Exercise tasks:
(a) Do these statements agree with the Led Zeppelin piece? Answer yes or no for each, quoting the deciding words. (i) The band's debut album came out fifty years before the week of writing. (ii) The writer stopped listening to the band after high school. (iii) The writer thinks "In the Evening" could be the band's best song.
(b) Quote the Led Zeppelin piece from "Fifty years ago" to "them. (I haven’t.)".
(c) According to the Led Zeppelin piece, what did the band reinvent ’60s psychedelia as?

Passage to read:
--------------------
Breaks With Tradition

Breaks With Tradition: “When The Levee Breaks”

Fifty years ago this week, Led Zeppelin released their self-titled debut album, and — well, it’s Led Zeppelin, you know the deal. Revolutionized hard rock, brought it into the arenas, reinvented ’60s psychedelia as ’70s heavy metal, so on, so forth. I figure most of us have opinions on the Zep and what it means to Get The Led Out; mine is that I still like revisiting their stuff even if I memorized almost all of it in high school, that “In the Evening” might actually be their best song, and that they were a gateway for me into even wilder, more genre-bending, somehow heavier stuff, which I’d owe ‘em for even if I “outgrew” them. (I haven’t.)
--------------------
Data extracts:
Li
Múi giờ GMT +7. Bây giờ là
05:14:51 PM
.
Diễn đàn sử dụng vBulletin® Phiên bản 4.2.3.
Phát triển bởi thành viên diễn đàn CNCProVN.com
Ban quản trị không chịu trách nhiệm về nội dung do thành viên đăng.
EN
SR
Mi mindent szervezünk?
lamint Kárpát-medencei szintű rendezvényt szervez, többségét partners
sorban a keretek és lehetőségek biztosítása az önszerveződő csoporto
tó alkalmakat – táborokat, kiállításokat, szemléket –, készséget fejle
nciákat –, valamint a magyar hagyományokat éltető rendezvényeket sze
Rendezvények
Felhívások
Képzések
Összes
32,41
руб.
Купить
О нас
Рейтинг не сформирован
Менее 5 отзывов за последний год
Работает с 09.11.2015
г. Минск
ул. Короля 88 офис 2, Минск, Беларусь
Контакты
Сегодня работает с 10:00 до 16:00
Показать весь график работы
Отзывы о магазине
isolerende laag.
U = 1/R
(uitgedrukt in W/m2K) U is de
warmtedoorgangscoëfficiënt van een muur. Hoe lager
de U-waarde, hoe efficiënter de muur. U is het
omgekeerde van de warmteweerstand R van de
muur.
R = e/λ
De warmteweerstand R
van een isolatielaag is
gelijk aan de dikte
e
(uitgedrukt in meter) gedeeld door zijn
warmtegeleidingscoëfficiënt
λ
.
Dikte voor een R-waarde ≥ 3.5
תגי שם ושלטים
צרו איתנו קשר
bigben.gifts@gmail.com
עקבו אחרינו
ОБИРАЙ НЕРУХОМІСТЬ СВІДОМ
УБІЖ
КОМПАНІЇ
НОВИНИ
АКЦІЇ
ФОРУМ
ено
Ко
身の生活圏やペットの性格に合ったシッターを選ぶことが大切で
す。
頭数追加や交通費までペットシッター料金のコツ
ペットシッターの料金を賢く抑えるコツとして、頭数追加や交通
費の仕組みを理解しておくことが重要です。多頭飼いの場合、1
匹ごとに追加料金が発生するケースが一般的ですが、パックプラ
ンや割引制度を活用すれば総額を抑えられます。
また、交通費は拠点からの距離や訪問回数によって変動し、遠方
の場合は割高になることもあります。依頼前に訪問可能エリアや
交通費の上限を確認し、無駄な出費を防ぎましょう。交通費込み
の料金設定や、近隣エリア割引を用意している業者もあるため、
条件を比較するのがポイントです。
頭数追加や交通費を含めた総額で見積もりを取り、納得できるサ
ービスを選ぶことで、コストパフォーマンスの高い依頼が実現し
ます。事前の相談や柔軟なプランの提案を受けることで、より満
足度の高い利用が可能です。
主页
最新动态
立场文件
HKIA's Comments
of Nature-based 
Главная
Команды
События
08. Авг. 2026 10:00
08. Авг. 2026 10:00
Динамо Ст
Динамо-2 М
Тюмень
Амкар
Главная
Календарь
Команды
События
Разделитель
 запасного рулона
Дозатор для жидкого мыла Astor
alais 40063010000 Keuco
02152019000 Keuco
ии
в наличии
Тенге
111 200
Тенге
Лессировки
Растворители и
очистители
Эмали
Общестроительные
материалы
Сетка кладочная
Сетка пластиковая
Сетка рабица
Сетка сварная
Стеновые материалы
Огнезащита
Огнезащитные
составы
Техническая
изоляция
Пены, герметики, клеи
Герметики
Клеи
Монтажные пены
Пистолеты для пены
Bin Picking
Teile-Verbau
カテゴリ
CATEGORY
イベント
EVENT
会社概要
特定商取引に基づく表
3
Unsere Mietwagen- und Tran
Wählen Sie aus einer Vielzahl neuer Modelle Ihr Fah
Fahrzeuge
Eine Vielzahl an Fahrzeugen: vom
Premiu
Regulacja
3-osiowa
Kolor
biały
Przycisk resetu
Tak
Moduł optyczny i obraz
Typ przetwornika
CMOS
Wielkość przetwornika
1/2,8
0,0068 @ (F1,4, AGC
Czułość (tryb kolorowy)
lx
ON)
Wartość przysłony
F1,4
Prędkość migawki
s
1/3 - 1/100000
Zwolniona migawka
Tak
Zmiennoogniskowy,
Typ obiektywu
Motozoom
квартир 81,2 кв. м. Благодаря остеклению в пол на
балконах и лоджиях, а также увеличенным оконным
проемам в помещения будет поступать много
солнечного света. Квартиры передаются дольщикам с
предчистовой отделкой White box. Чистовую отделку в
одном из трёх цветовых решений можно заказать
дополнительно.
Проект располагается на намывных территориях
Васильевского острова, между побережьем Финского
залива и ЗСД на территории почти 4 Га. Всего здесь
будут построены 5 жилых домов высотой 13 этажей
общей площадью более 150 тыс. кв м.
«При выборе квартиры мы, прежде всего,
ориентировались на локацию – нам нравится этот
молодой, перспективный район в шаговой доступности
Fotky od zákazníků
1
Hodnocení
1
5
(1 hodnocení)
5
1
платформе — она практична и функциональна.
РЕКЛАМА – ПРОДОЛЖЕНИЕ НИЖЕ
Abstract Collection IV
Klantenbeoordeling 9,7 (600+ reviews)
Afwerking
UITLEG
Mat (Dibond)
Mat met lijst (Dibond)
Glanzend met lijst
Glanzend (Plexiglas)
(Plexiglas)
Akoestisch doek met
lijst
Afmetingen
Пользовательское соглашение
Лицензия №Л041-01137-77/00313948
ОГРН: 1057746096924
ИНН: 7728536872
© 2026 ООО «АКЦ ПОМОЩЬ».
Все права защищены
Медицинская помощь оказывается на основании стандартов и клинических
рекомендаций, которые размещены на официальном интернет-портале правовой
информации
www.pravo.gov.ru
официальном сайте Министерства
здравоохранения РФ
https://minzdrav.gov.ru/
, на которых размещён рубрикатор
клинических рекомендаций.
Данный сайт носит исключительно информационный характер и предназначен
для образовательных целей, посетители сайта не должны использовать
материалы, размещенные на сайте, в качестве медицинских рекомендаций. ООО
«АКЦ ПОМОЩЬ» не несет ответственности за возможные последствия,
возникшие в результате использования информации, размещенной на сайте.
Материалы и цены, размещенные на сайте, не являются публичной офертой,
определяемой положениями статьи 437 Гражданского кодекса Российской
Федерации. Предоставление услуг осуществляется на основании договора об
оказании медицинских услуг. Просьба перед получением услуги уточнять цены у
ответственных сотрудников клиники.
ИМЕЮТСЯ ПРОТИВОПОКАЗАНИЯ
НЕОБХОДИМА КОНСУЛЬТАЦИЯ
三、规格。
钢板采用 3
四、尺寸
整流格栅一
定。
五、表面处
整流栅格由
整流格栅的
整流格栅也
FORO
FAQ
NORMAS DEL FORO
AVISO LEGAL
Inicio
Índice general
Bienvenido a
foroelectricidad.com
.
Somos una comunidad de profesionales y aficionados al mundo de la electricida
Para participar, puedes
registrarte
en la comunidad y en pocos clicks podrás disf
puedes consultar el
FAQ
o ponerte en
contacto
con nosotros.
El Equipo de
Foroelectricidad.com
--------------------
Responses by item number:
(a)
(i) Yes: "Fifty years ago this week, Led Zeppelin released their self-titled debut album"
(ii) No: "I still like revisiting their stuff even if I memorized almost all of it in high school"
(iii) Yes: "“In the Evening” might actually be their best song"

(b)
Fifty years ago this week, Led Zeppelin released their self-titled debut album, and — well, it’s Led Zeppelin, you know the deal. Revolutionized hard rock, brought it into the arenas, reinvented ’60s psychedelia as ’70s heavy metal, so on, so forth. I figure most of us have opinions on the Zep and what it means to Get The Led Out; mine is that I still like revisiting their stuff even if I memorized almost all of it in high school, that “In the Evening” might actually be their best song, and that they were a gateway for me into even wilder, more genre-bending, somehow heavier stuff, which I’d owe ‘em for even if I “outgrew” them. (I haven’t.)

(c) ’70s heavy metal.